→ **KETENTUAN TUGAS**:
A. Tulis ulang bagian berita sidang pengujian UU Pemilu yang dimulai dari "Mahkamah Konstitusi kembali" dan berlanjut hingga "dan Enny Nurbaningsih.", dengan mengganti "Rabu" menjadi "Kamis".
B. Lanjutkan berita sidang pengujian UU Pemilu dari kalimat terakhir yang ditampilkan.

=== KUTIPAN ===

Mahkamah Konstitusi kembali menggelar sidang pengujian Undang-Undang Nomor 7 Tahun 2017 tentang Pemilihan Umum (UU Pemilu) pada Rabu (19/9) di Ruang Sidang Panel MK. Sidang perkara yang teregistrasi Nomor 71/PUU-XVI/2018 ini dipimpin oleh Hakim Konstitusi Saldi Isra dengan didampingi Hakim Konstitusi Suhartoyo dan Enny Nurbaningsih.
Muhammad Hafidz selaku salah satu Pemohon menyampaikan perbaikan yang dilakukan pihaknya, di antaranya menambahkan argumentasi yang memperkuatkan dalil permohonan. Lebih lanjut, Hafidz menyampaikan pihaknya menambahkan dengan tidak diaturnya pembatasan pemberian dana kampanye dalam pasal a quo, Pemohon menilai hal tersebut memungkinkan terjadinya upaya memengaruhi piilhan pemilih melalui jual beli suara. Selain itu, Pemohon menyatakan bahwa Pemilu Presiden dan Wakil Presiden tidak semata-mata pesta demokrasi. “Karena kami melihat tidak mungkin ada tata kelola baru yang lebih baik dari pemerintah apabila korupsi masih ada,” ujar Hafidz.
Berikutnya Petitum, lanjut Hafidz, memohon pada Mahkamah mengabulkan permohonan Pemohon untuk seluruhnya dan menyatakan pasal a quo bertentangan dengan UUD 1945 dan tidak mengikat secara bersyarat. “Jadi pada intinya meminta agar pemberian dana sumbangan kampanye partai politik dipersamakan dengan perseorangan,” jelas Hafidz.

=== DATA YANG DISEDIAKAN ===

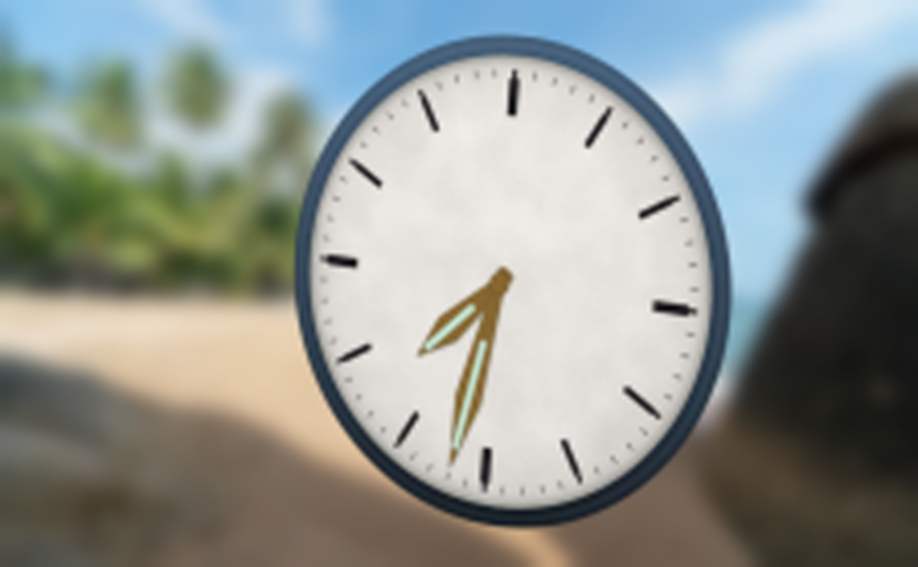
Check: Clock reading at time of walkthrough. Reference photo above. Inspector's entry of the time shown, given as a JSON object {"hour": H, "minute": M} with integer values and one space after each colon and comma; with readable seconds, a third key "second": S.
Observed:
{"hour": 7, "minute": 32}
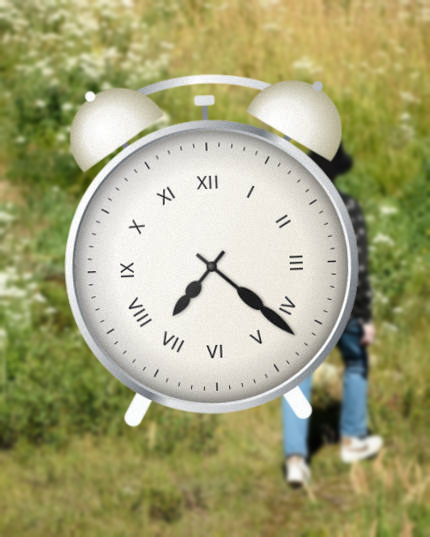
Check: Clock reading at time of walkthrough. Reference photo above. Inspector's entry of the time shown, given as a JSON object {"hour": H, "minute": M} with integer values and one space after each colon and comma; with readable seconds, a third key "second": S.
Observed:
{"hour": 7, "minute": 22}
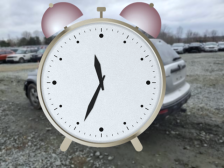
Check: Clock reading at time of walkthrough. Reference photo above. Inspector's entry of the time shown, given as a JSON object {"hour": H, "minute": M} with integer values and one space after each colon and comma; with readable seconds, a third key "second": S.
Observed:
{"hour": 11, "minute": 34}
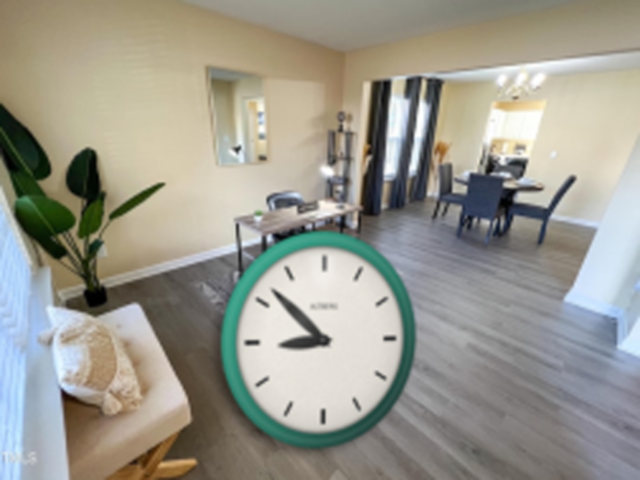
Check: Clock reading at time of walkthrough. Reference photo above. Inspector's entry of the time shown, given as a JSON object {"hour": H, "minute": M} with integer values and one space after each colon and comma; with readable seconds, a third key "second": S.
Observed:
{"hour": 8, "minute": 52}
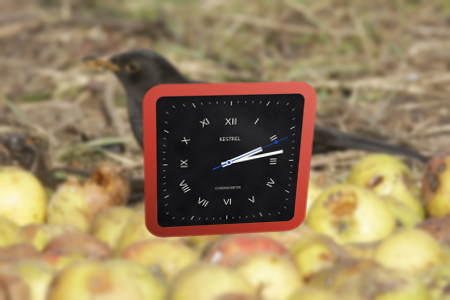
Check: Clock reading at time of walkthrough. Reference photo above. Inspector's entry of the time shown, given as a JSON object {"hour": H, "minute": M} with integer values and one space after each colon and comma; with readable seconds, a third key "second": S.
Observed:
{"hour": 2, "minute": 13, "second": 11}
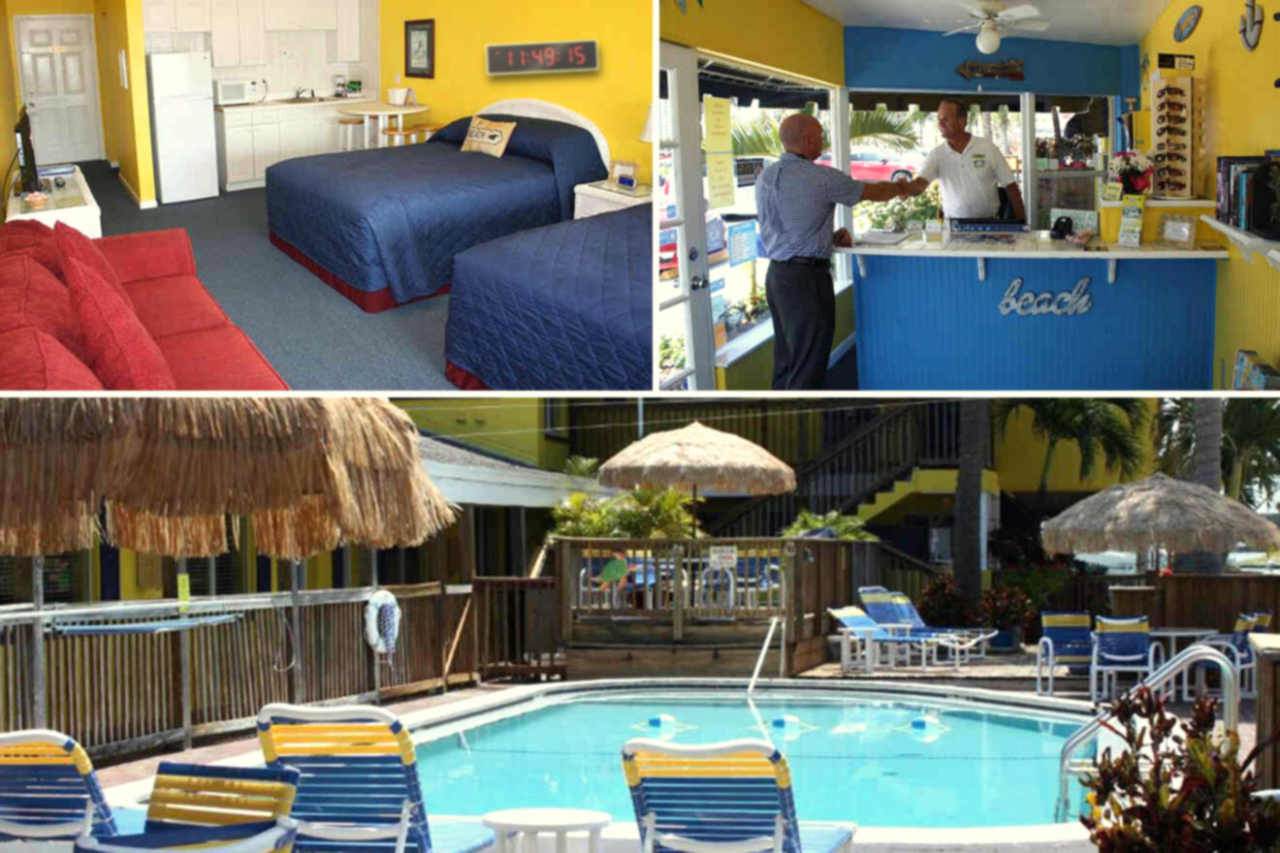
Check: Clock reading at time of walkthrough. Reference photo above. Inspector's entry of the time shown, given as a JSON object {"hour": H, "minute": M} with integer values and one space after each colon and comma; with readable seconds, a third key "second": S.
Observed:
{"hour": 11, "minute": 49, "second": 15}
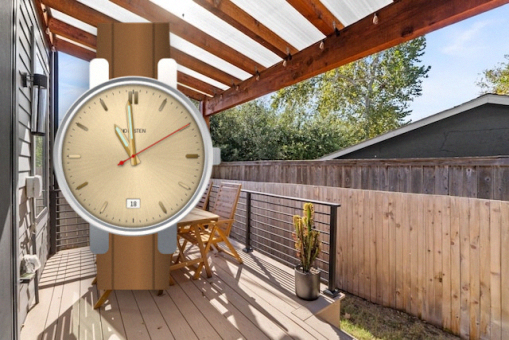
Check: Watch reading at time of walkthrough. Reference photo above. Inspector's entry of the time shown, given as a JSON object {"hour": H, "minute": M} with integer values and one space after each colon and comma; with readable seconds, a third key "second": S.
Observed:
{"hour": 10, "minute": 59, "second": 10}
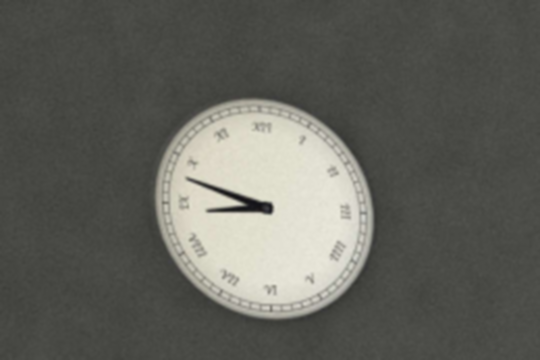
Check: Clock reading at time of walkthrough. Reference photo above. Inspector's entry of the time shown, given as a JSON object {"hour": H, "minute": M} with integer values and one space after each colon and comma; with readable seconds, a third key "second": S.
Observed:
{"hour": 8, "minute": 48}
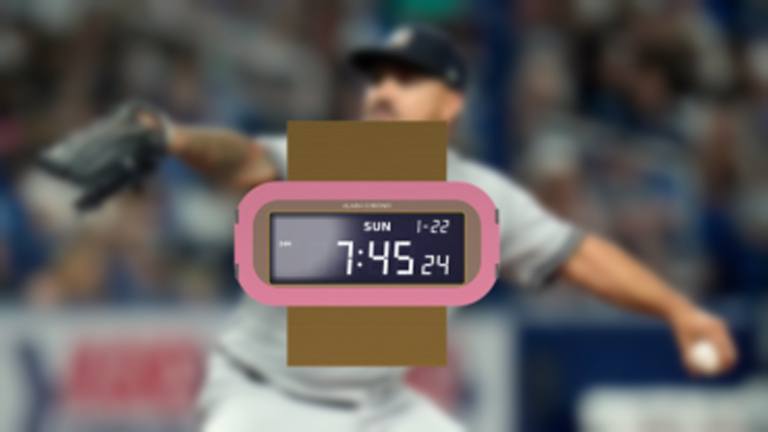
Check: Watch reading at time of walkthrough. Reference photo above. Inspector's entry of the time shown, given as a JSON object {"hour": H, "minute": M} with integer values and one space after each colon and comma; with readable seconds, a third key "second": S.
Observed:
{"hour": 7, "minute": 45, "second": 24}
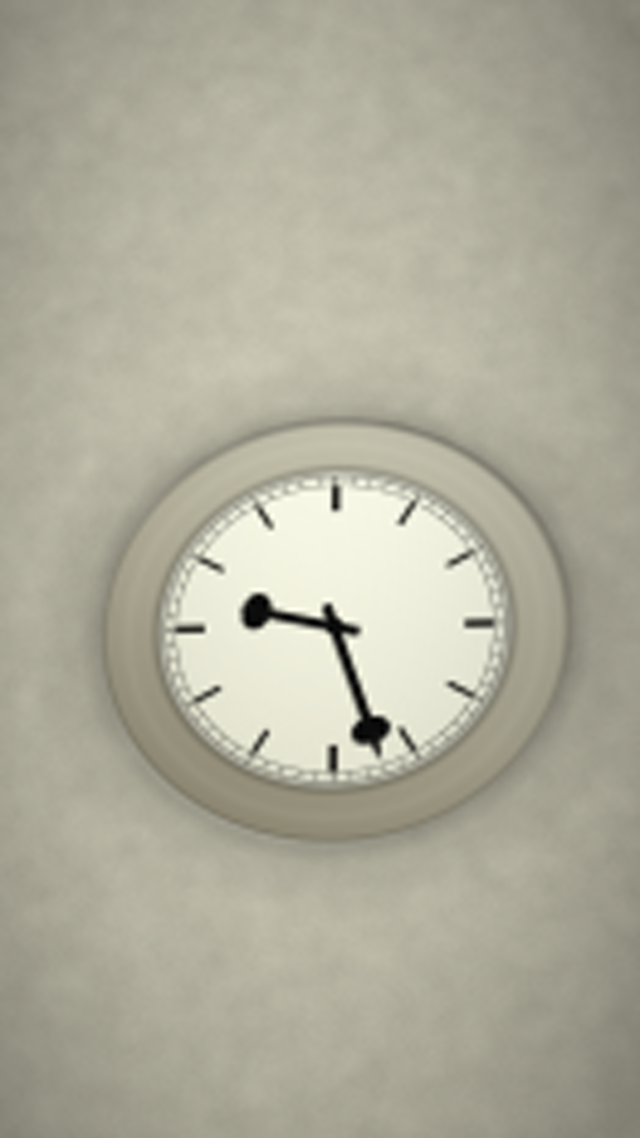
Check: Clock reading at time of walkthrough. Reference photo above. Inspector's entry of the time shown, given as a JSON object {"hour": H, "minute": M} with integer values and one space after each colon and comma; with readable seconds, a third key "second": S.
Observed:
{"hour": 9, "minute": 27}
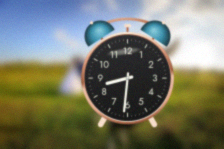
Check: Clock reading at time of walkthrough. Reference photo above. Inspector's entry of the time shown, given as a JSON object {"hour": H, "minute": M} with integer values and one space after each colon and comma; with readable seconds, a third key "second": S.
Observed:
{"hour": 8, "minute": 31}
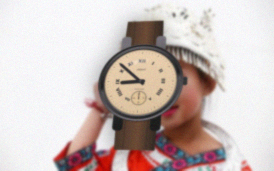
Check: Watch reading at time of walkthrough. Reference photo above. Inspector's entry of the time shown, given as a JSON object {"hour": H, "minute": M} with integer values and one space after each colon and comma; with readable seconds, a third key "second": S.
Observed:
{"hour": 8, "minute": 52}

===

→ **KUMPULAN JAWABAN**:
A.
Mahkamah Konstitusi kembali menggelar sidang pengujian Undang-Undang Nomor 7 Tahun 2017 tentang Pemilihan Umum (UU Pemilu) pada Kamis (19/9) di Ruang Sidang Panel MK. Sidang perkara yang teregistrasi Nomor 71/PUU-XVI/2018 ini dipimpin oleh Hakim Konstitusi Saldi Isra dengan didampingi Hakim Konstitusi Suhartoyo dan Enny Nurbaningsih.

B.
Sebelumnya, para Pemohon yang terdiri atas Dorel Almir, Abda Khair Mufti, dan Muhammad Hafidz menyatakan aturan sumber dana kampanye sebagaimana tercantum dalam Pasal 326 UU Pemilu berpotensi merugikan hak konstitusionalnya. Ketentuan tersebut merugikan karena tidak mengatur mengenai batasan pemberian dana kampanye untuk pemilu Presiden dan Wakil Presiden yang berasal dari salah seorang atau pasangan calon Presiden dan Wakil Presiden maupun partai politik. Sebagai peserta pemilu, pasangan calon presiden dan wakil presiden ataupun partai politik diberi hak menerima sumbangan dana kampanye yang tidak mengikat perorangan dan tidak boleh melebihi 2,5 miliar rupiah atau yang berasal dari kelompok, perusahaan, dan/atau badan usaha nonpemerintah yang tidak boleh melebihi 25 miliar rupiah. Akan tetapi, UU Pemilu tidak mengatur mengenai batasan pemberian dana kampanye untuk Pemilu Presiden dan Wakil Presiden yang bersangkutan maupun dari parpol.
Oleh karena itu, Pemohon meminta agar Majelis Hakim Konstitusi menyatakan Pasal 326 UU Pemilu tidak memiliki kekuatan hukum mengikat sepanjang tidak dimaknai dana kampanye untuk pemilu Presiden dan Wakil Presiden yang berasal dari perseorangan mencakup pasangan calon Presiden dan Wakil Presiden tidak boleh melebihi Rp85.000.000.000,00 (delapan puluh lima miliar rupiah), maupun yang berasal dari kelompok mencakup partai politik dan/atau gabungan partai politik tidak boleh melebihi Rp850.000.000.000,00 (delapan ratus lima puluh miliar rupiah), perusahaan, dan/atau badan usaha non pemerintah. Apabila pasal a quo dinyatakan konstitusional bersyarat, tambah Darel, selaku warga negara yang juga berkewajiban menjaga penyelenggaraan pemilu yang jurdil, para Pemohon mengharapkan agar pemerintahan presiden dan wakil presiden terpilih nantinya tidak diganggu oleh kepentingan penyumbang-penyumbang fiktif yang dapat merugikan kepentingan umum. (Sri Pujianti/LA)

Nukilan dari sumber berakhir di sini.